Nel 2015 le morti sono state 54mila in più rispetto all’anno precedente, aveva avvertito in gennaio l'Istat, calcolando un tasso di mortalità del 10,7 per mille, “il più alto tra quelli misurati dal secondo dopoguerra”. Le ipotesi più prudenti rinviavano alla coincidenza statistica, legata essenzialmente all'invecchiamento della popolazione. Si morirebbe di più solo perché più anziani.
Invece no, la realtà, già da noi ventilata all'uscita di tali cifre, è che l'allarme è serio. Si muore di più anzitutto perché si muore prima. In un anno la speranza media di vita è calata tra gli uomini da 80,3 anni a 80,1; ancor di più tre le donne, da 85 a 84,7 anni, confermando, tra l'altro, una tendenza pregressa alla riduzione della forbice tra i sessi.
L'imputato numero uno è il disinvestimento nella sanità. “Certo che c’è una correlazione con i tagli”, tuona Ricciardi, notando la posizione italiana di coda nella spesa pro-capite per l'assistenza sanitaria, con particolare riferimento a quella destinata alla prevenzione.
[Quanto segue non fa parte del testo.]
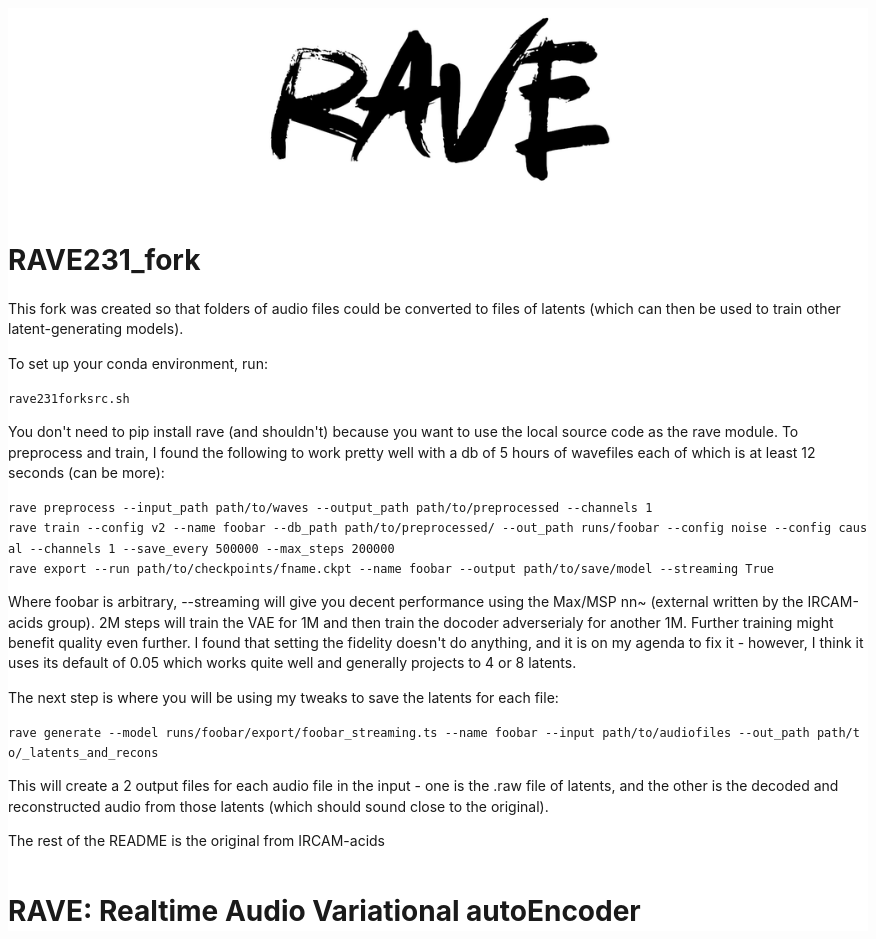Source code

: ![rave_logo](docs/rave.png)


# RAVE231_fork
This fork was created so that folders of audio files could be converted to files of latents (which can then be used to train other latent-generating models).

To set up your conda environment, run:
```
rave231forksrc.sh
```
You don't need to pip install rave (and shouldn't) because you want to use the local source code as the rave module.
To preprocess and train, I found the following to work pretty well with a db of 5 hours of wavefiles each of which is at least 12 seconds (can be more):

```
rave preprocess --input_path path/to/waves --output_path path/to/preprocessed --channels 1
rave train --config v2 --name foobar --db_path path/to/preprocessed/ --out_path runs/foobar --config noise --config causal --channels 1 --save_every 500000 --max_steps 200000
rave export --run path/to/checkpoints/fname.ckpt --name foobar --output path/to/save/model --streaming True 
```
Where foobar is arbitrary, --streaming will give you decent performance using the  Max/MSP nn~ (external written by the IRCAM-acids group). 2M steps will train the VAE for 1M and then train the docoder adverserialy for another 1M. Further training might benefit quality even further. I found that setting the fidelity doesn't do anything, and it is on my agenda to fix it - however, I think it uses its default of 0.05 which works quite well and generally projects to 4 or 8 latents.

The next step is where you will be using my tweaks to save the latents for each file: 
```
rave generate --model runs/foobar/export/foobar_streaming.ts --name foobar --input path/to/audiofiles --out_path path/to/_latents_and_recons
```
This will create a 2 output files for each audio file in the input - one is the .raw file of latents, and the other is the decoded and reconstructed audio from those latents (which should sound close to the original).

The rest of the README is the original from IRCAM-acids




# RAVE: Realtime Audio Variational autoEncoder
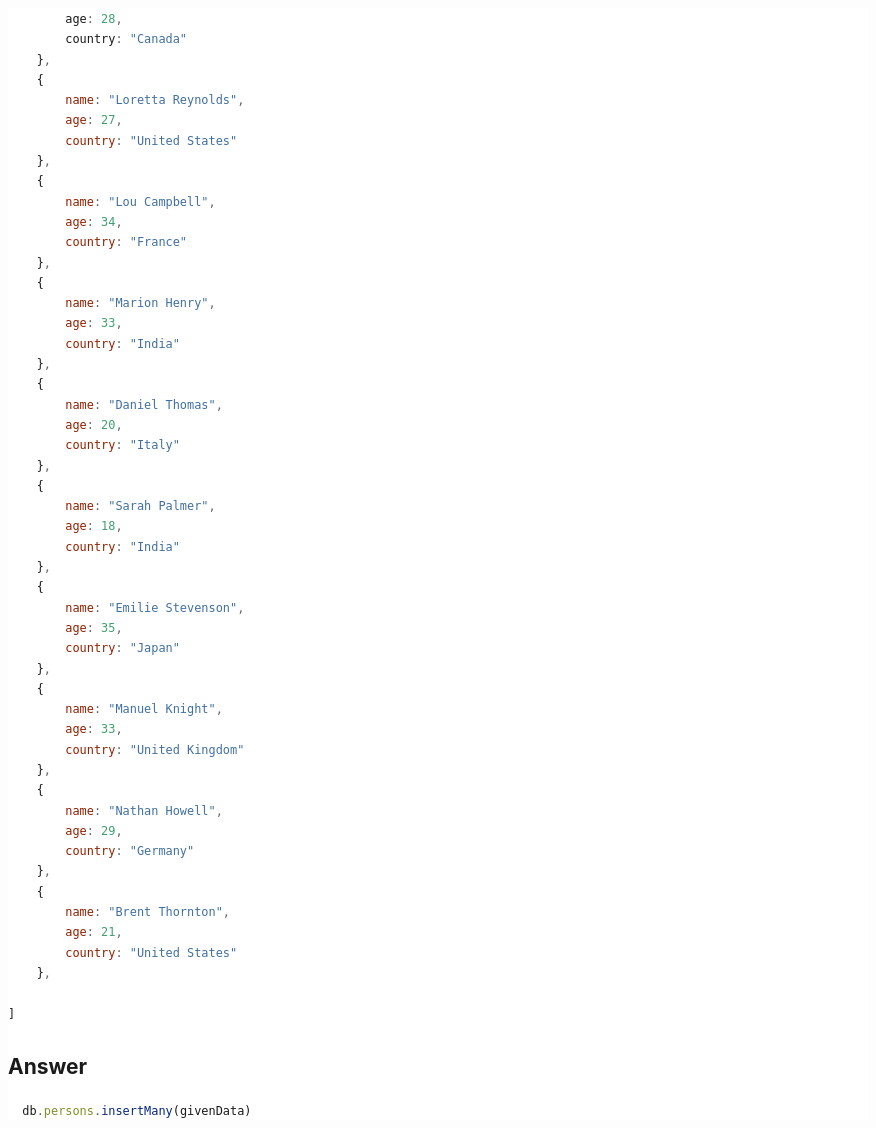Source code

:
 ```javascript
        age: 28,
        country: "Canada"
    },
    {
        name: "Loretta Reynolds",
        age: 27,
        country: "United States"
    },
    {
        name: "Lou Campbell",
        age: 34,
        country: "France"
    },
    {
        name: "Marion Henry",
        age: 33,
        country: "India"
    },
    {
        name: "Daniel Thomas",
        age: 20,
        country: "Italy"
    },
    {
        name: "Sarah Palmer",
        age: 18,
        country: "India"
    },
    {
        name: "Emilie Stevenson",
        age: 35,
        country: "Japan"
    },
    {
        name: "Manuel Knight",
        age: 33,
        country: "United Kingdom"
    },
    {
        name: "Nathan Howell",
        age: 29,
        country: "Germany"
    },
    {
        name: "Brent Thornton",
        age: 21,
        country: "United States"
    },
    
]
```

## Answer
```javascript
  db.persons.insertMany(givenData)
```
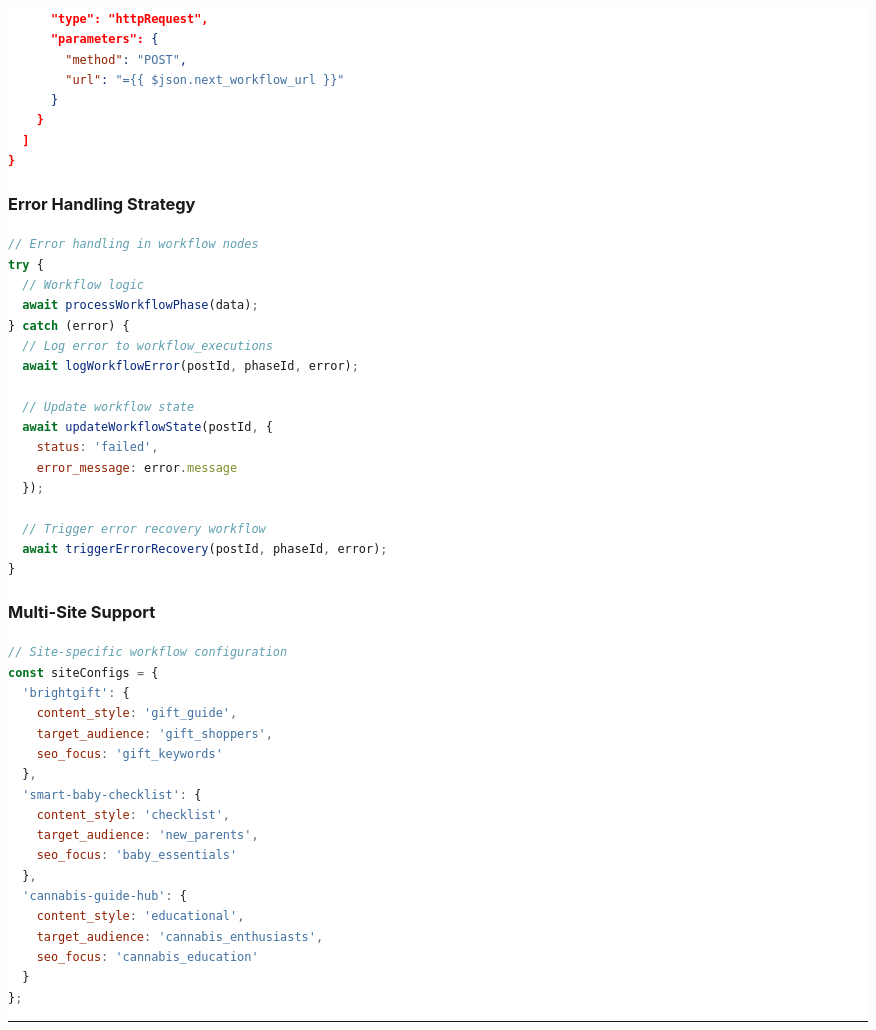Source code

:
 ```json
      "type": "httpRequest",
      "parameters": {
        "method": "POST",
        "url": "={{ $json.next_workflow_url }}"
      }
    }
  ]
}
```

### **Error Handling Strategy**
```javascript
// Error handling in workflow nodes
try {
  // Workflow logic
  await processWorkflowPhase(data);
} catch (error) {
  // Log error to workflow_executions
  await logWorkflowError(postId, phaseId, error);
  
  // Update workflow state
  await updateWorkflowState(postId, {
    status: 'failed',
    error_message: error.message
  });
  
  // Trigger error recovery workflow
  await triggerErrorRecovery(postId, phaseId, error);
}
```

### **Multi-Site Support**
```javascript
// Site-specific workflow configuration
const siteConfigs = {
  'brightgift': {
    content_style: 'gift_guide',
    target_audience: 'gift_shoppers',
    seo_focus: 'gift_keywords'
  },
  'smart-baby-checklist': {
    content_style: 'checklist',
    target_audience: 'new_parents',
    seo_focus: 'baby_essentials'
  },
  'cannabis-guide-hub': {
    content_style: 'educational',
    target_audience: 'cannabis_enthusiasts',
    seo_focus: 'cannabis_education'
  }
};
```

---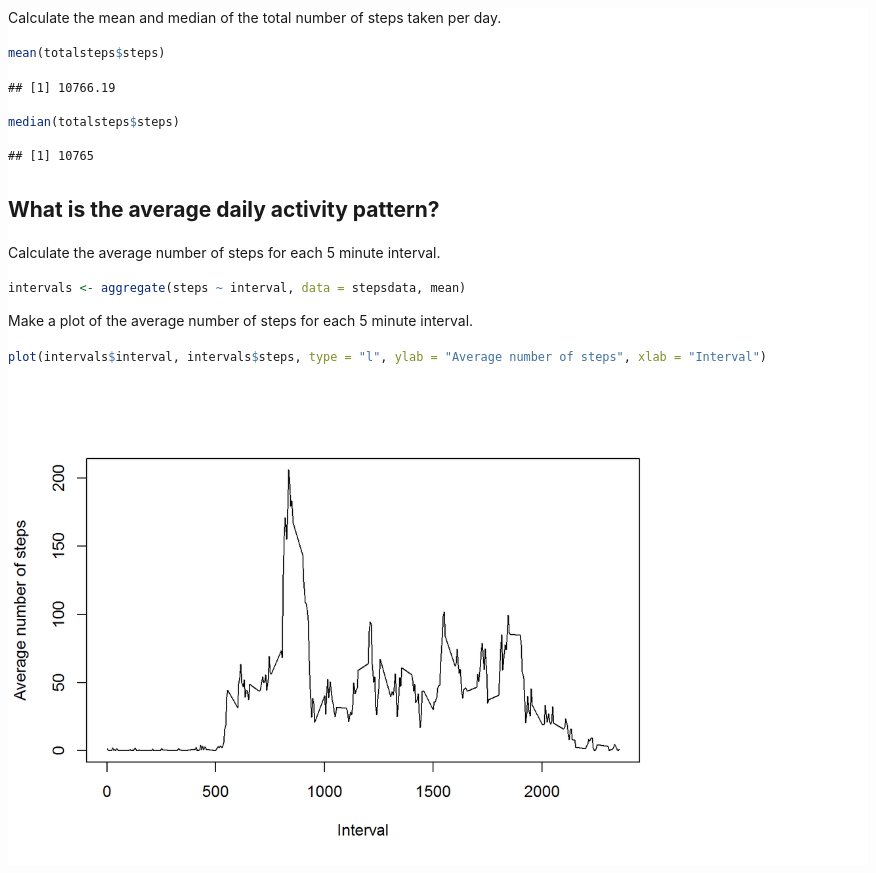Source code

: Calculate the mean and median of the total number of steps taken per day.

```r
mean(totalsteps$steps)
```

```
## [1] 10766.19
```

```r
median(totalsteps$steps)
```

```
## [1] 10765
```

## What is the average daily activity pattern?
Calculate the average number of steps for each 5 minute interval.

```r
intervals <- aggregate(steps ~ interval, data = stepsdata, mean)
```

Make a plot of the average number of steps for each 5 minute interval.

```r
plot(intervals$interval, intervals$steps, type = "l", ylab = "Average number of steps", xlab = "Interval")
```

<img src="PA1_template_files/figure-html/unnamed-chunk-6-1.png" width="672" />
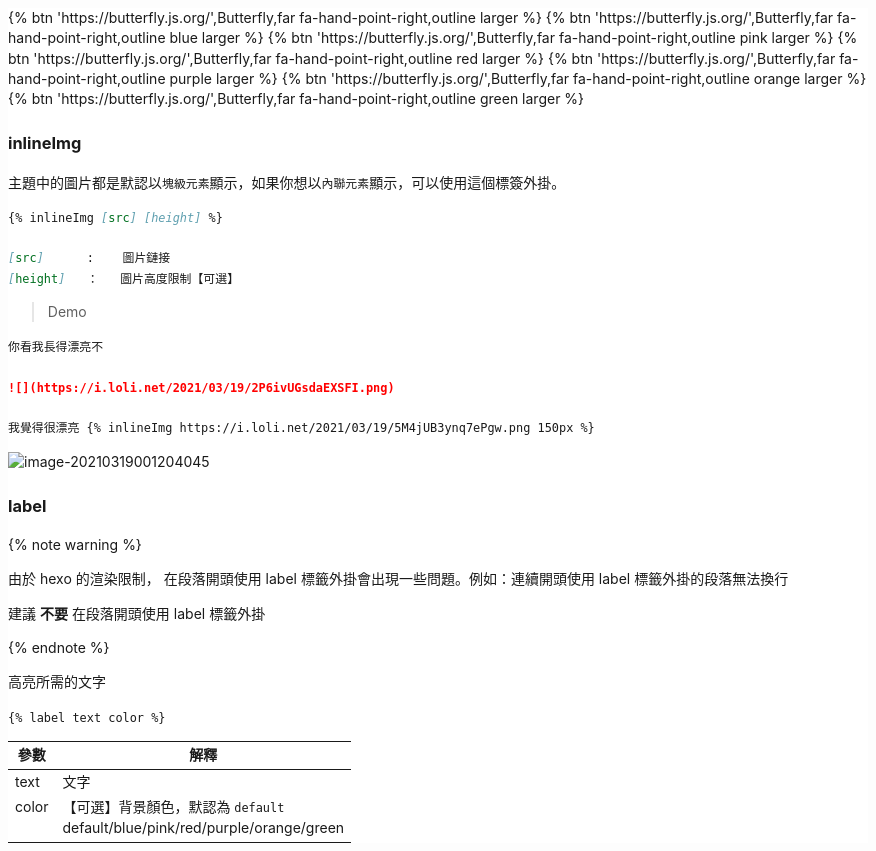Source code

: <div class="btn-center">
{% btn 'https://butterfly.js.org/',Butterfly,far fa-hand-point-right,outline larger %}
{% btn 'https://butterfly.js.org/',Butterfly,far fa-hand-point-right,outline blue larger %}
{% btn 'https://butterfly.js.org/',Butterfly,far fa-hand-point-right,outline pink larger %}
{% btn 'https://butterfly.js.org/',Butterfly,far fa-hand-point-right,outline red larger %}
{% btn 'https://butterfly.js.org/',Butterfly,far fa-hand-point-right,outline purple larger %}
{% btn 'https://butterfly.js.org/',Butterfly,far fa-hand-point-right,outline orange larger %}
{% btn 'https://butterfly.js.org/',Butterfly,far fa-hand-point-right,outline green larger %}
</div>

### inlineImg

主題中的圖片都是默認以`塊級元素`顯示，如果你想以`內聯元素`顯示，可以使用這個標簽外掛。

```markdown
{% inlineImg [src] [height] %}

[src]      :    圖片鏈接
[height]   ：   圖片高度限制【可選】
```

> Demo

```markdown
你看我長得漂亮不

![](https://i.loli.net/2021/03/19/2P6ivUGsdaEXSFI.png)

我覺得很漂亮 {% inlineImg https://i.loli.net/2021/03/19/5M4jUB3ynq7ePgw.png 150px %}
```



![image-20210319001204045](https://jsd.012700.xyz/gh/jerryc127/CDN@m2/img/hexo-theme-butterfly-docs-inlineimg.png)





### label

{% note warning %}

由於 hexo 的渲染限制， 在段落開頭使用 label 標籤外掛會出現一些問題。例如：連續開頭使用 label 標籤外掛的段落無法換行

建議 **不要** 在段落開頭使用 label 標籤外掛

{% endnote %}

高亮所需的文字

```markdown
{% label text color %}
```

| 參數  | 解釋                                                         |
| ----- | ------------------------------------------------------------ |
| text  | 文字                                                         |
| color | 【可選】背景顏色，默認為 `default`<br />default/blue/pink/red/purple/orange/green |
E poi calano le vaccinazioni, rilevate sotto la soglia del 95% (raccomandata dall'Organizzazione Mondiale della Sanità) perfino su quelle obbligatorie, come il tetano e l'epatite B, per non parlare di quelle per l'influenza, largamente “disertate” l'anno scorso dagli anziani sulla scia di alcuni allarmi, seppur poi ridimensionati, su un vaccino.
La colpa però non è stavolta dei cittadini, diventati anzi più “virtuosi”, con cali riscontrati nel consumo di fumo e alcol nonché nell'obesità infantile. Le ragioni sono sistemiche. La dimostrazione più drammatica è nelle diseguaglianze regionali su Pil e livelli di assistenza. In Campania si vive due anni e mezzo in meno che in Trentino-Alto Adige, con un divario che per giunta si allunga. Amaro anche il dato sulla fecondità. Tra il 2002 e il 2015, mentre risaliva a livello nazionale del 9,4%, all'ombra del Vesuvio è crollata dell'8,2%.